The Entity Operator watches for `KafkaTopic` and `KafkaUser` CRDs:

```yaml
apiVersion: kafka.strimzi.io/v1beta2
kind: KafkaTopic
metadata:
  name: orders
  namespace: kafka
  labels:
    strimzi.io/cluster: my-cluster
spec:
  partitions: 12
  replicas: 3
  config:
    retention.ms: 604800000    # 7 days
    cleanup.policy: delete
    max.message.bytes: 1048576
    min.insync.replicas: 2
---
apiVersion: kafka.strimzi.io/v1beta2
kind: KafkaUser
metadata:
  name: order-processor
  namespace: kafka
  labels:
    strimzi.io/cluster: my-cluster
spec:
  authentication:
    type: tls
  authorization:
    type: simple
    acls:
      - resource:
          type: topic
          name: orders
          patternType: literal
        operations: [Read, Write, Describe]
        host: "*"
      - resource:
          type: group
          name: order-processor-group
          patternType: literal
        operations: [Read]
        host: "*"
```

The User Operator creates a Secret `order-processor` containing the client certificate and key. Mount this into your consumer/producer pods.

## Monitoring with JMX and Prometheus

Enable JMX metrics export in the Kafka resource:

```yaml
spec:
  kafka:
    metricsConfig:
      type: jmxPrometheusExporter
      valueFrom:
        configMapKeyRef:
          name: kafka-metrics
          key: kafka-metrics-config.yml
```

Key metrics: `UnderReplicatedPartitions` (replication health), `OfflinePartitionsCount` (partitions without a leader), `MessagesInPerSec` (throughput), `RequestHandlerAvgIdlePercent` (broker load), and `kafka_log_Log_Size` (disk usage per partition).

## Common Issues

**Under-replicated partitions.** Causes: a broker is down, disk is slow, or network congestion. Check with `--describe --under-replicated-partitions` via kafka-topics.sh.
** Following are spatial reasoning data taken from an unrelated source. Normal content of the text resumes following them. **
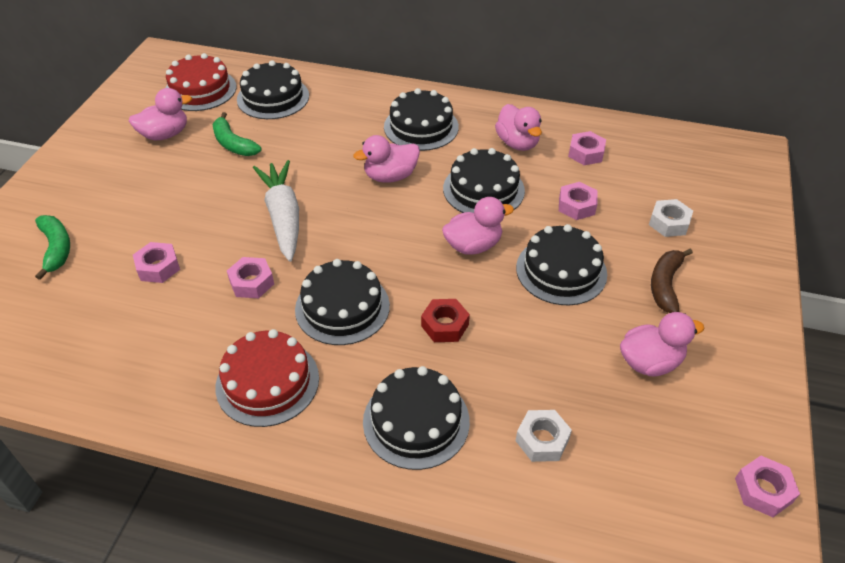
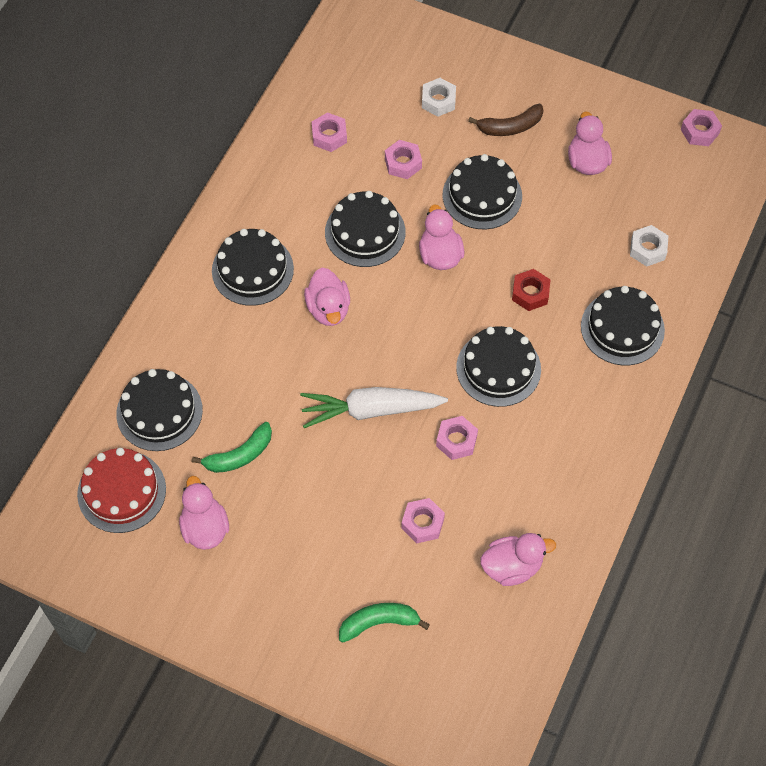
camera: 80 degrees left, 15 degrees up
(267, 382) = (572, 431): red cake -> none
(517, 143) = (300, 189): pink duck -> pink duck (512, 566)
(665, 285) = (510, 127): brown banana -> brown banana turned 45 degrees counterclockwise

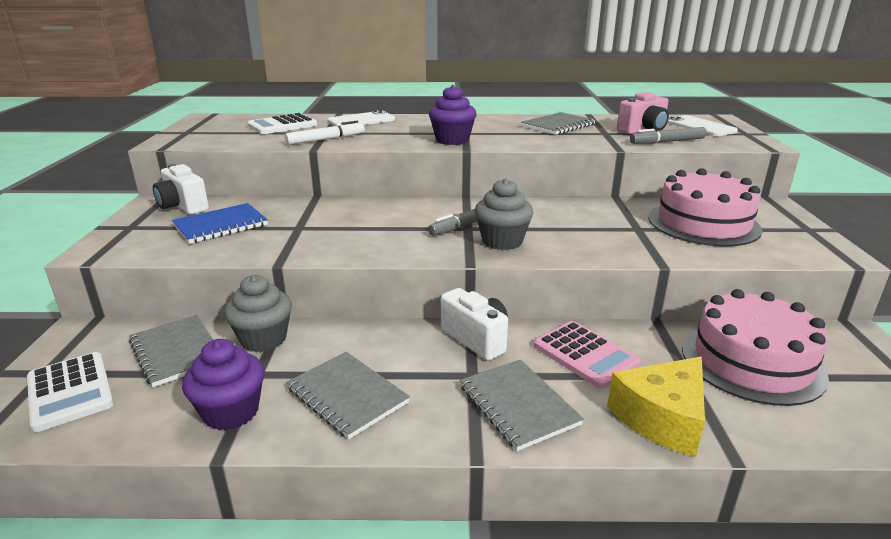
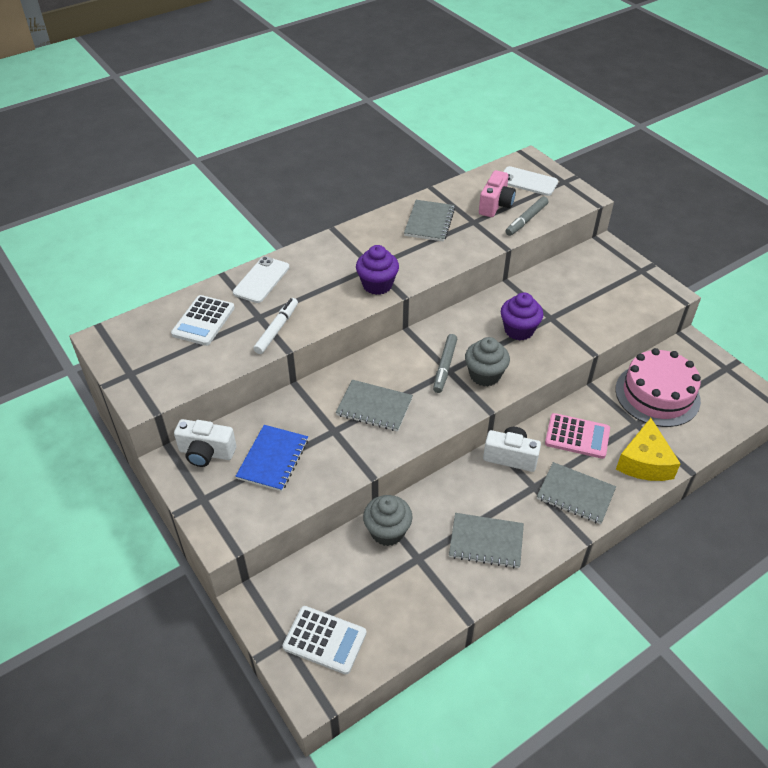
camera: 35 degrees left, 20 degrees up
(177, 352) = (347, 574): grey notebook -> grey notebook (374, 407)
(231, 412) = (438, 591): purple cupcake -> purple cupcake (519, 330)
(703, 223) = (582, 292): pink cake -> none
**Broker not joining the cluster.** Check headless Service DNS resolution and ensure no NetworkPolicy blocks inter-broker traffic on ports 9091 (replication) and 2181 (ZooKeeper).

**Disk full.** Brokers become unresponsive. Monitor PVC usage and set `log.retention.hours` and `log.retention.bytes`. To recover, expand the PVC or reduce retention and wait for cleanup.

**Consumer group rebalancing storms.** Frequently restarting consumer pods trigger rebalances that pause all consumers. Fix the root cause and increase `session.timeout.ms` and `max.poll.interval.ms` to tolerate brief interruptions.